Sweet music after tough talk

On the evening of May 30 the graduates of my business school class of 1953 filed into Boston’s Symphony Hall to have dinner and hear a concert by the famed Boston Pops Orchestra. It was a winner.

When we left Boston 55 years ago, Arthur Fielder was the leader, a position he held from 1930 when he was named the first full time conductor, until his death in 1979.

About the time Richard Gird was buying the semi-desert Rancho Santa Ana del Chino in 1881, Boston was an historically dynamic financial and shipping center, and the citizens figured it was about time to add some culture to the city of the nation’s founding fathers. The Boston Symphony Orchestra was formed, and in 1885 an offshoot, the Pops as it was later called, was founded to present “concerts of a lighter kind of music,” including popular pieces from the era’s musical hits. Thus the name Pops, a model for many similar symphonies across the nation.

Our program that night had a western tinge, and was conducted by visiting maestro Robert Bernhardt from Chattanooga. He opened with the Cowboy Overture, did a couple of pieces by Aaron Copeland and finished the first half with Themes from Silverado. You could hear the hoof beats throughout.

In the second half Mr. Bernhardt showed up dressed as a ranch foreman and led the backup music for the Riders in the Sky, Grammy winning group that has carried on the tradition of the Sons of the Pioneers. Ranger Doug (guitar), Too Slim (bass), Woody Paul (fiddle) and Joey (accordion) may have mellowed with the years but they still are great stars of cowboy music and the audience ate it up.

The concert was a welcome respite from the heavy stuff we dealt with earlier, such as “Energy in the New Century,” and “Capitalism, Democracy and Development,” presented by current faculty members of the Harvard Business School.

Some of the other topics such as “The Crisis in CEO Success,” “How to Manage Urban School District,” and “New Opportunities for Productivity and Innovation,” we left to the reunion graduates of the classes from the seventies and eighties who are still in their executive prime.
This doesn’t mean that members of my class aren’t still active in the world of finance and leadership, but many of them are contributing lifetime skills to non-profit and health care organizations, donating back to society the benefits of their top business education and the good years they have had as corporate and business mavens.

Concerning energy, Professor Forrest Reinhardt assured us that oil will never get cheaper and that the few producers globally are in a position to hold back production. He said that there is no perfect competition in energy and we’re paying too much at the pump now.

Why? We’ve got the whole energy picture all wrong, he said. Oil is much mixed with politics. Supply and demand are topsy-turvy. For the future we need to produce what people want, and teach our children economics. Most important, we need to take another look at government regulation of energy for the long range and more subsidization for other forms of energy production. Keeping energy prices down as demand increases is too big a task for big business to handle. Besides, American big business has appeared to have ceded control to a few global biggies.
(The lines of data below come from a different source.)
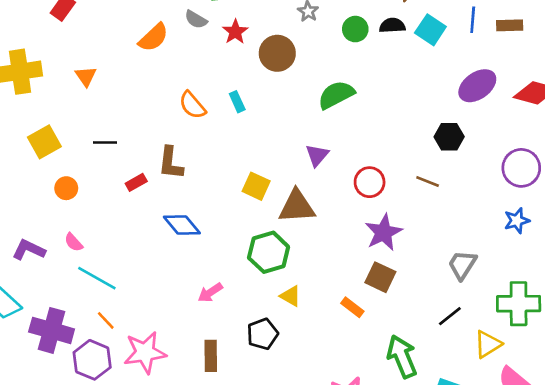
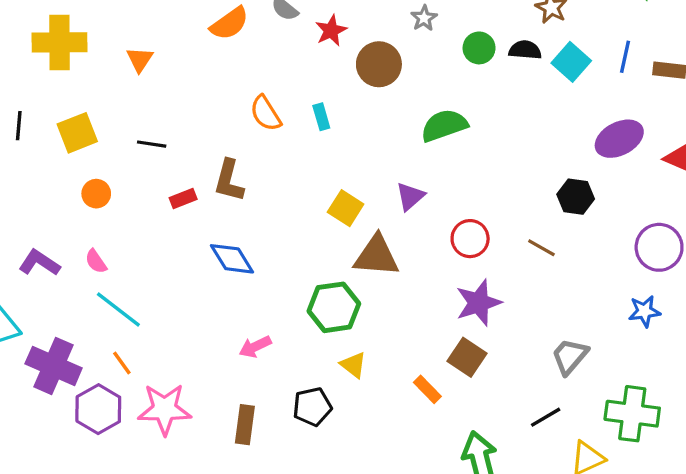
yellow square: (256, 186) -> (346, 208), moved

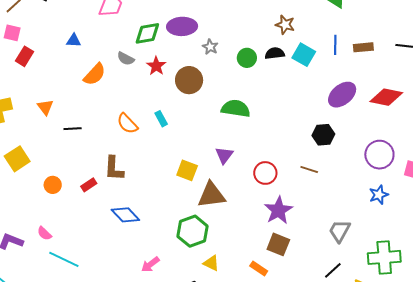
green semicircle: (444, 125) -> (236, 109), turned 40
black line: (152, 144) -> (73, 129), moved
orange circle: (96, 194) -> (53, 185), moved

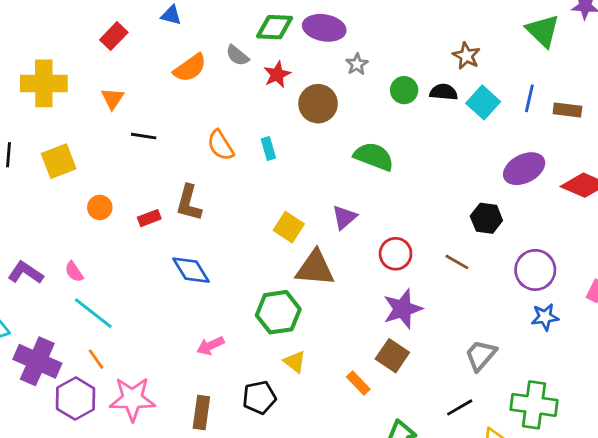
red rectangle: (24, 56) -> (114, 36), moved
purple circle: (379, 155) -> (535, 270), moved

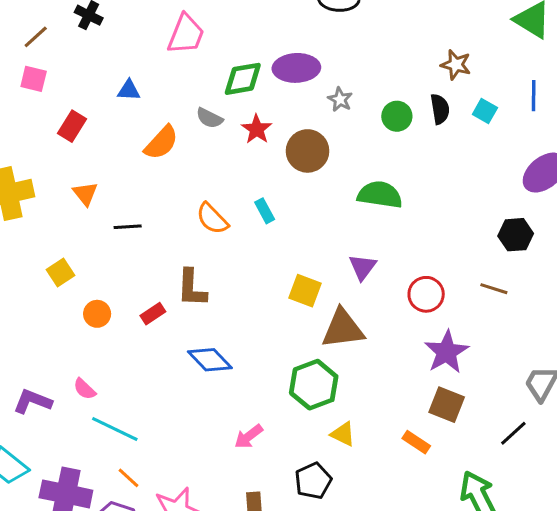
black semicircle: (444, 92) -> (440, 109), turned 88
cyan square: (483, 102) -> (485, 111), size x0.7
yellow square: (59, 161) -> (61, 273), moved, size x0.7
black line: (460, 407) -> (513, 433), moved

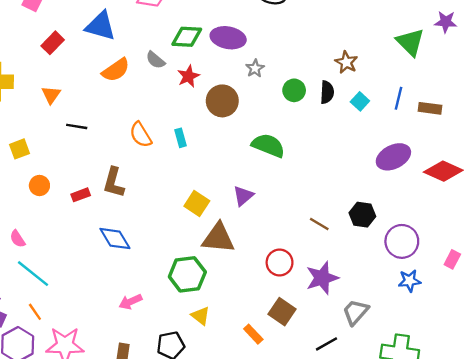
blue triangle: (129, 90) -> (101, 26), size x1.8
black hexagon: (516, 235) -> (362, 215), moved
brown line: (494, 289) -> (319, 224), moved
red circle: (426, 294) -> (280, 262), moved
purple star: (447, 352) -> (322, 278), moved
How about Capitalism? Move over Energy. It, too, requires better rules and regulation, according to Professor Bruce R. Scott, whose field is the impact of government policy on business.
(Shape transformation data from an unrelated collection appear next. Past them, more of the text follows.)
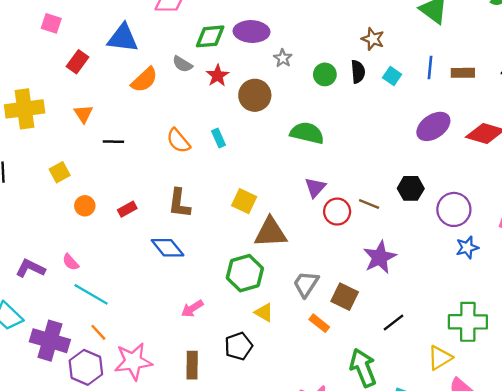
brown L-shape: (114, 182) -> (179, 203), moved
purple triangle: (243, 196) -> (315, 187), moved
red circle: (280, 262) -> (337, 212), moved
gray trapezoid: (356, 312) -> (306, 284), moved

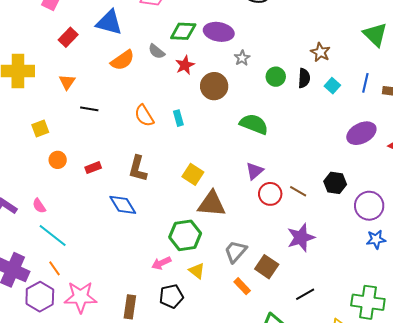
pink arrow: (192, 308) -> (161, 263), moved

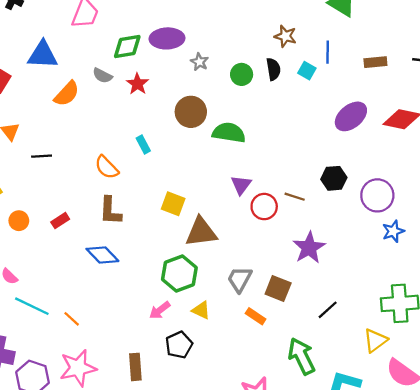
blue line: (365, 83) -> (328, 52), moved
brown circle: (214, 86) -> (191, 112), moved
orange semicircle: (144, 116) -> (107, 167), moved
orange line: (55, 268) -> (72, 319), moved

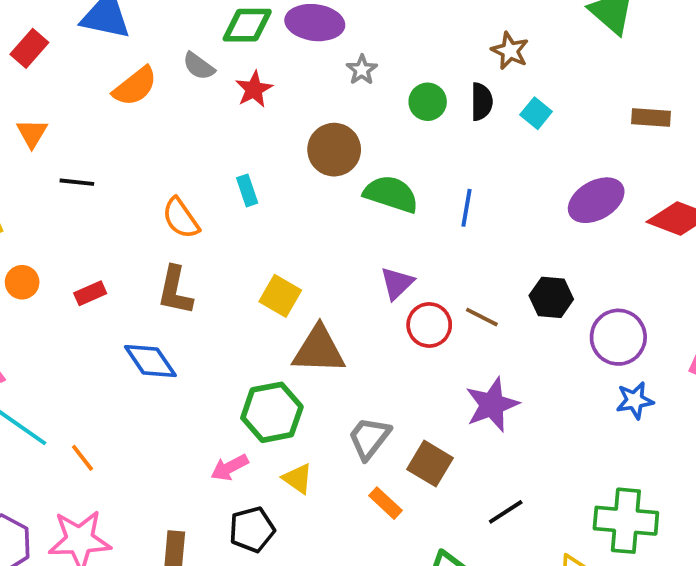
blue line: (328, 52) -> (466, 208), moved

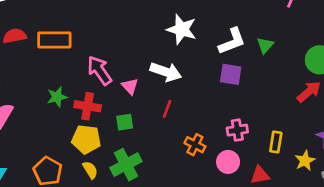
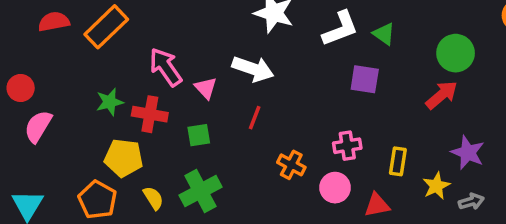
orange rectangle: (54, 40) -> (106, 27), turned -44
green triangle: (265, 45) -> (384, 34), turned -36
purple square: (231, 74) -> (365, 79), moved
yellow pentagon: (86, 139) -> (124, 158), moved

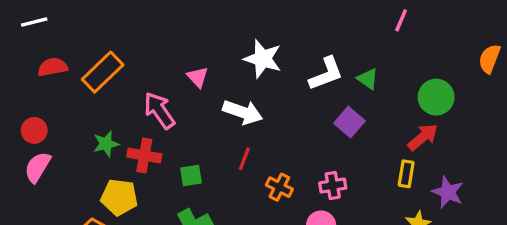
purple square: (365, 79) -> (349, 122), turned 32
red circle: (21, 88) -> (34, 130), moved
pink triangle: (206, 88) -> (198, 77), moved
yellow rectangle: (398, 161) -> (406, 174), moved
orange cross: (291, 165) -> (279, 187), moved

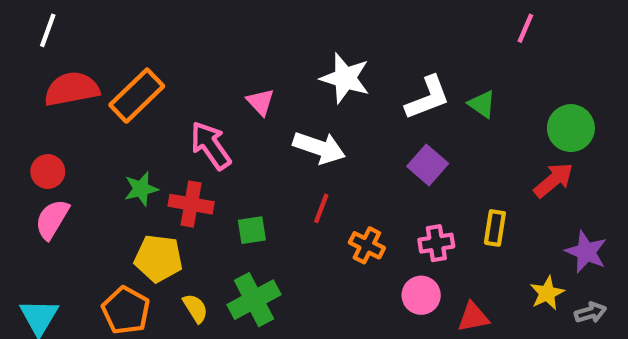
white line: (34, 22) -> (48, 30), turned -56
red semicircle: (53, 67) -> (72, 89), size x1.4
purple square: (349, 122) -> (428, 165), moved
yellow rectangle: (406, 174) -> (495, 228), moved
First of all, would anyone like to define what “capitalism” is? Good luck, because different countries have different notions of how it works. In this country, the modern definition was set by conservatives around 1980 and is struggling in face of 21st century needs, concepts and desires. It falls short in face of the rising inequality the way income is shared, and the changes brought about by globalism.

Neither of these teachers are exactly college-cloistered socialists, as some conservative opponents of government regulation might think because of the Harvard connection. The business school is hardly a nest of liberal thinking. It’s job is to make future business and management leaders think and succeed.

Maybe that’s why “Riders in the Sky” were so satisfying. The class of ’53 has basically had its day.

(Postscript—in a quick survey at our table of 10 at the final night dinner, eight favored McCain, but eight also thought Obama would win.)